··· Extrait du document
Avant-goût du futur cadre applicable aux offres publiques de tokens et aux services sur actifs numériques
L’intérêt pour les applications de la blockchain et, en particulier, des initial coins offerings1 (ou émissions de jetons) a conduit le législateur français à poursuivre les travaux remarquables de l’Autorité des marchés financiers (AMF) et à inscrire dans le projet de loi relatif à la croissance et la transformation des entreprises (« PACTE ») un régime spécifique concernant les offres de jetons ou tokens.
A titre préliminaire, on rappellera que les jetons sont traditionnellement classés en trois familles :
- les securities tokens rattachés, compte tenu de leurs caractéristiques, à la catégorie des instruments financiers. A cet égard, le droit français reconnaît expressément la possibilité pour certains titres financiers d’être inscrits au nom du propriétaire des titres, dans un dispositif d’enregistrement électronique partagé (plus communément appelé blockchain)2 ;
- les utility tokens qui donnent droit à leur porteur d’obtenir, le plus souvent de l’émetteur, des services ou des biens ; et
- les payment tokens auxquels aucun droit à obtenir un bien ou service n’est attaché et dont la finalité première est celle d’être utilisés comme instruments d’échange.
······
| Exercices |
**A)** Répondez à ces questions d'après l'extrait :
(i) Sous quel nom abrégé le projet de loi relatif à la croissance et la transformation des entreprises est-il désigné ?
(ii) En combien de familles les jetons sont-ils traditionnellement classés ?
(iii) À quoi les utility tokens donnent-ils droit à leur porteur ?
**B)** Recopiez le passage de l'extrait qui commence par « Avant-goût du futur » et s'arrête après « jetons ou tokens. », en changeant « législateur français » en « gouvernement français ».
Les données n'ont aucun rapport avec l'extrait.
··· Données fournies
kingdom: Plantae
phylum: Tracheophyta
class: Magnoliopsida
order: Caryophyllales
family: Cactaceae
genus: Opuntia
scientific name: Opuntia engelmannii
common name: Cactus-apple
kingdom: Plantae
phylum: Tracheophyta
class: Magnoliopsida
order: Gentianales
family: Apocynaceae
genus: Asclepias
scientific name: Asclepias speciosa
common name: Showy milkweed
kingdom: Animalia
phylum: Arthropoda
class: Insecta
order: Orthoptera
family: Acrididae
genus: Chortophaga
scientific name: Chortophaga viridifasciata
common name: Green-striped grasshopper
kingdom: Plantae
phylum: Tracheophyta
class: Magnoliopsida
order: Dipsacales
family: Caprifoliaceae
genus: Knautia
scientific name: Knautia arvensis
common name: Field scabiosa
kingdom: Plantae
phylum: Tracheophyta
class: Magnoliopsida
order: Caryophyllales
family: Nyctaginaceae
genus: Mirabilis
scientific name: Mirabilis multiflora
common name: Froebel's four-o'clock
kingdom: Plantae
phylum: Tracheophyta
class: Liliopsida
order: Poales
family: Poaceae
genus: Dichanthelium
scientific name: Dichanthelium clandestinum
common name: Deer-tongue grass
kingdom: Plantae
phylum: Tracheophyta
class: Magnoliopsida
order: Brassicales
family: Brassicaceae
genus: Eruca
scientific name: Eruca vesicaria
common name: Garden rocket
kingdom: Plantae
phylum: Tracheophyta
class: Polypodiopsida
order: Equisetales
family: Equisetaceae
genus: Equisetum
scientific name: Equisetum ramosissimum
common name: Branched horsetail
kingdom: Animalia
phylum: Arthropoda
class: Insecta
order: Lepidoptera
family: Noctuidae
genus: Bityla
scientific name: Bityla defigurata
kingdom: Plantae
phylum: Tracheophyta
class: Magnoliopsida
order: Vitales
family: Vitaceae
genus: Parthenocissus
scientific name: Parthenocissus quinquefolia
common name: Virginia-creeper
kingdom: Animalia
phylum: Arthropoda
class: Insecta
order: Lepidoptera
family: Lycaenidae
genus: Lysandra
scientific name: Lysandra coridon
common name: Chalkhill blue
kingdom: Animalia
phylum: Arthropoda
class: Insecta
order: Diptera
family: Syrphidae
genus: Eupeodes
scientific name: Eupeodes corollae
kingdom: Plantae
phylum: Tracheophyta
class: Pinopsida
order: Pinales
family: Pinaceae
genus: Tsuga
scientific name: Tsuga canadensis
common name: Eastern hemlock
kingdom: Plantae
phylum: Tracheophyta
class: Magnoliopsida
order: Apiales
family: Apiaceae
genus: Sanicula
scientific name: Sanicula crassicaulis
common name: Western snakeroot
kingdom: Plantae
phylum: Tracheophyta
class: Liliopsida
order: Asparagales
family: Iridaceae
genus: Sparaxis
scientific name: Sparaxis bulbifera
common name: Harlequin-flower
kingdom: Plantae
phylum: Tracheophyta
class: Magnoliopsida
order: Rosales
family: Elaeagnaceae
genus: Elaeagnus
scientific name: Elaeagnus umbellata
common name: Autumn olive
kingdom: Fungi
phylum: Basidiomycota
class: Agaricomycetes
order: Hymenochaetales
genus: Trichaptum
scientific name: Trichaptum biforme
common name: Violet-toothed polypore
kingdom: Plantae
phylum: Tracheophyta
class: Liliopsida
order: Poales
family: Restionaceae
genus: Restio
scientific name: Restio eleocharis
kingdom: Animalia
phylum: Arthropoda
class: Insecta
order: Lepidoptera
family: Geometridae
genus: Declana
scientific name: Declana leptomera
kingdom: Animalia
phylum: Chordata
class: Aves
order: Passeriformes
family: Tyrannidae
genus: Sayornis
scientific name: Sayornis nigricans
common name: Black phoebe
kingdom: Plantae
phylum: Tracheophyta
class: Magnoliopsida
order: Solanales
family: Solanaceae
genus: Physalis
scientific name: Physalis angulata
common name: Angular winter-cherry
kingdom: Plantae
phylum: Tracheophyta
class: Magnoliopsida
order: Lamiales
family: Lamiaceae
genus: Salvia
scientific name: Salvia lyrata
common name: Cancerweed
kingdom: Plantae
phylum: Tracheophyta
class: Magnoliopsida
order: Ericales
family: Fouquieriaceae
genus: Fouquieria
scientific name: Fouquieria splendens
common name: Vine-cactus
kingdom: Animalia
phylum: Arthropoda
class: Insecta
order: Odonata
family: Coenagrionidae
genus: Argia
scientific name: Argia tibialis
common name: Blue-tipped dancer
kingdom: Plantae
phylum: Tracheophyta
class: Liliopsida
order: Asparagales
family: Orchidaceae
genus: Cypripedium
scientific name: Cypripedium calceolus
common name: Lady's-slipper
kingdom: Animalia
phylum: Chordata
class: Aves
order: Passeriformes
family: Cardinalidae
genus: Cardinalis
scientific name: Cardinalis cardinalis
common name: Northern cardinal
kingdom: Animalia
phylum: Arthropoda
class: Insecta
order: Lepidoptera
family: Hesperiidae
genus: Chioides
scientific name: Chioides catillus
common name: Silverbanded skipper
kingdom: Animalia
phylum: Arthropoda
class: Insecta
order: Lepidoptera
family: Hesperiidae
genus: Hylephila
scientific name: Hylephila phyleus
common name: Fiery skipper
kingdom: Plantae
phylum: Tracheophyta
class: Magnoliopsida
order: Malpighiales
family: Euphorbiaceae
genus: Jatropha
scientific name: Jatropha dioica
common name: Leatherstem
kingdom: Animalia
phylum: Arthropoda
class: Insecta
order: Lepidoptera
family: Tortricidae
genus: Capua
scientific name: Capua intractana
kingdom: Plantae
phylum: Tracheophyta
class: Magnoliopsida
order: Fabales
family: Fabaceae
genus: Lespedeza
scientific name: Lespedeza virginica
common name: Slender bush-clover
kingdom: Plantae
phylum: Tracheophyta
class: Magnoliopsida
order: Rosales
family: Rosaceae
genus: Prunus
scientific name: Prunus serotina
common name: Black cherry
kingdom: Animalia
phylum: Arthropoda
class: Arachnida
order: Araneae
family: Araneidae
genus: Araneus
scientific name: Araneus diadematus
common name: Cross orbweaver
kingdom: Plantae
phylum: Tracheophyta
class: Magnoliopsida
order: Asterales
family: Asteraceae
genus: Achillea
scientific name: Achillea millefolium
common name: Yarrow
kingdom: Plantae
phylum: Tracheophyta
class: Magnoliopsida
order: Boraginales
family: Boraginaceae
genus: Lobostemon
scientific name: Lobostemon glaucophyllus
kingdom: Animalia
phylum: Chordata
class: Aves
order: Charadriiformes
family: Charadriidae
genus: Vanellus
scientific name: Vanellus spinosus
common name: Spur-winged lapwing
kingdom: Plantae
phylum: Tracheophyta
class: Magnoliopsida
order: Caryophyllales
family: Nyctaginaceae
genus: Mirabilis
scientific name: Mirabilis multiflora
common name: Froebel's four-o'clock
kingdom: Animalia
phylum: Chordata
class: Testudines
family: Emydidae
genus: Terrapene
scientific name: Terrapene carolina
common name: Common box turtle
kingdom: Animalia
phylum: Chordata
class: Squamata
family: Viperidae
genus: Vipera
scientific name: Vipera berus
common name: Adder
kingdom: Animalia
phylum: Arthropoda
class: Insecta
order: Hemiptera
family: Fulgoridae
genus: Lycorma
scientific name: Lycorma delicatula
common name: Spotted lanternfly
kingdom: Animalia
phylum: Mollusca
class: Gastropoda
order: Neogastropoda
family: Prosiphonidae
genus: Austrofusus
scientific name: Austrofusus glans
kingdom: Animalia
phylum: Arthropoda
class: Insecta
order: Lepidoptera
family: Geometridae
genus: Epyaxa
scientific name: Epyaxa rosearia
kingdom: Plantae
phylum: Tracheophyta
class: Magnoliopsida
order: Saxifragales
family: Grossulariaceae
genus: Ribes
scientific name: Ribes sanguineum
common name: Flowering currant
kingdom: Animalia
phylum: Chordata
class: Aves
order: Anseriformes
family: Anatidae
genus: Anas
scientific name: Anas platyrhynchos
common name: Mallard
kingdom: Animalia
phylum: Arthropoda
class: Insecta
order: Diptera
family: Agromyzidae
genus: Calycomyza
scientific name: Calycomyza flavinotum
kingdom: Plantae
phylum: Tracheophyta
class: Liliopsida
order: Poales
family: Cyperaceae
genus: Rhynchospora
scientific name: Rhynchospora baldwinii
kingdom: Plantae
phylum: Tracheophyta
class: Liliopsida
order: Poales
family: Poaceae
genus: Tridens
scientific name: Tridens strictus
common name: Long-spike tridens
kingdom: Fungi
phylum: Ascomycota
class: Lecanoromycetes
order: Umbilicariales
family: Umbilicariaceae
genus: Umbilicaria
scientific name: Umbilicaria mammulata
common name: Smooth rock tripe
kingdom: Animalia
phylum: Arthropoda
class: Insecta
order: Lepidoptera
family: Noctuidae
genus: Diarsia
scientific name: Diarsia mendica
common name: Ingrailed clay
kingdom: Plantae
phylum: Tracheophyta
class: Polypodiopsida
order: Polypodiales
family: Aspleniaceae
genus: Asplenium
······
| Réponses par exercice |
**A)**
(i) « PACTE ».
(ii) En trois familles.
(iii) À obtenir, le plus souvent de l'émetteur, des services ou des biens.

**B)**
Avant-goût du futur cadre applicable aux offres publiques de tokens et aux services sur actifs numériques
L’intérêt pour les applications de la blockchain et, en particulier, des initial coins offerings1 (ou émissions de jetons) a conduit le gouvernement français à poursuivre les travaux remarquables de l’Autorité des marchés financiers (AMF) et à inscrire dans le projet de loi relatif à la croissance et la transformation des entreprises (« PACTE ») un régime spécifique concernant les offres de jetons ou tokens.